# TRY IT:
Every line containing the word "months" is to be copied from the data below.

________________

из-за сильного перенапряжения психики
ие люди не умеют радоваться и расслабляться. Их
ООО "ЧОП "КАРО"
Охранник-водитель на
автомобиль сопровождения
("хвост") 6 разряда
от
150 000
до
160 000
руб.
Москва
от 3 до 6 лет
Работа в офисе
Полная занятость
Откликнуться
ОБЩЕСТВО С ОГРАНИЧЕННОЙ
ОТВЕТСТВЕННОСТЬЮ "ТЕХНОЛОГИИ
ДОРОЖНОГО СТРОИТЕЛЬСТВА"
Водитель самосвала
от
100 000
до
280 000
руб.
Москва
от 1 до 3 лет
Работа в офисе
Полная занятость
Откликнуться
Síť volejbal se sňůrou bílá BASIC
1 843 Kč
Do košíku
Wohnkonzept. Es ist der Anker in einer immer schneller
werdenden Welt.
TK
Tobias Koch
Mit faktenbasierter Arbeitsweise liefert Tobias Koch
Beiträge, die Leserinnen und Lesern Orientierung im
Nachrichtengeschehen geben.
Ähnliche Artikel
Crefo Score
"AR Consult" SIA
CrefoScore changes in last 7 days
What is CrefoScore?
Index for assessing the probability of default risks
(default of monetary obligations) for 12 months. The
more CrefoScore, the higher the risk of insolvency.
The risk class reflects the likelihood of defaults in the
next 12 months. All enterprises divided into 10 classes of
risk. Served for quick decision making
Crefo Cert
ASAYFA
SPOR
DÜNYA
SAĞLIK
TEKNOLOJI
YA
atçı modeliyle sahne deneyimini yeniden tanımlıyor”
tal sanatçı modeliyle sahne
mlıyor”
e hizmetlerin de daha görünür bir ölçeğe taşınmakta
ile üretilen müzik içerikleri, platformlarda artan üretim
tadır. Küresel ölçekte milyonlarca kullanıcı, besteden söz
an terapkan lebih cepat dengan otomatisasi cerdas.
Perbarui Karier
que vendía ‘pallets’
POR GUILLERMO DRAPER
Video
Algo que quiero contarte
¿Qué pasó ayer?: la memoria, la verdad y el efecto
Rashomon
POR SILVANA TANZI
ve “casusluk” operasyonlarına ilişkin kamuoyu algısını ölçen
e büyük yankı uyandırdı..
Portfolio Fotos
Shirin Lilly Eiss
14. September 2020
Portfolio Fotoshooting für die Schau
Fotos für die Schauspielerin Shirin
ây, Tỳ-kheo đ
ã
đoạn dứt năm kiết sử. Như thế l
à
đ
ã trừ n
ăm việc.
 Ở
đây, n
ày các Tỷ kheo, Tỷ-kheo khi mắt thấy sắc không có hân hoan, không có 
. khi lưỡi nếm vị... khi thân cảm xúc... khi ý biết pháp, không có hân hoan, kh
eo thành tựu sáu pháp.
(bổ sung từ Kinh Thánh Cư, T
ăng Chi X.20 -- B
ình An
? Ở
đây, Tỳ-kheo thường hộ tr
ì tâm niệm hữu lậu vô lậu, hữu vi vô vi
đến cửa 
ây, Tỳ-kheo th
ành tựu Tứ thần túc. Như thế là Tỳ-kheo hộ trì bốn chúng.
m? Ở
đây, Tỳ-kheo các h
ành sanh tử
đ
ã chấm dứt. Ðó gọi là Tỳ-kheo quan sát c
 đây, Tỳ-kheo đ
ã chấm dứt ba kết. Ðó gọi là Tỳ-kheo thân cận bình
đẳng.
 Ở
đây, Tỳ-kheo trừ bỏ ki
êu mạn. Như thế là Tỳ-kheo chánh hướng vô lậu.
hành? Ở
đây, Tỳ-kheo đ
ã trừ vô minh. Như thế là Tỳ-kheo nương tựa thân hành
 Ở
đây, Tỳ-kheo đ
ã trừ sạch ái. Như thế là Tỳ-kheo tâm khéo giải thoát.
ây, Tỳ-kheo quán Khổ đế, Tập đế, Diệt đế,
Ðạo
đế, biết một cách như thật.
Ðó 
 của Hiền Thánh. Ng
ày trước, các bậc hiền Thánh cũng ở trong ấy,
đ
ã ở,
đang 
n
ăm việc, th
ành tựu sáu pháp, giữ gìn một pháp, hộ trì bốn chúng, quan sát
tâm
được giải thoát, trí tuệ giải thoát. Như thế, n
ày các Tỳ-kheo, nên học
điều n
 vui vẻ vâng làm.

________________

# EXERCISE SOLUTION:
(default of monetary obligations) for 12 months. The
next 12 months. All enterprises divided into 10 classes of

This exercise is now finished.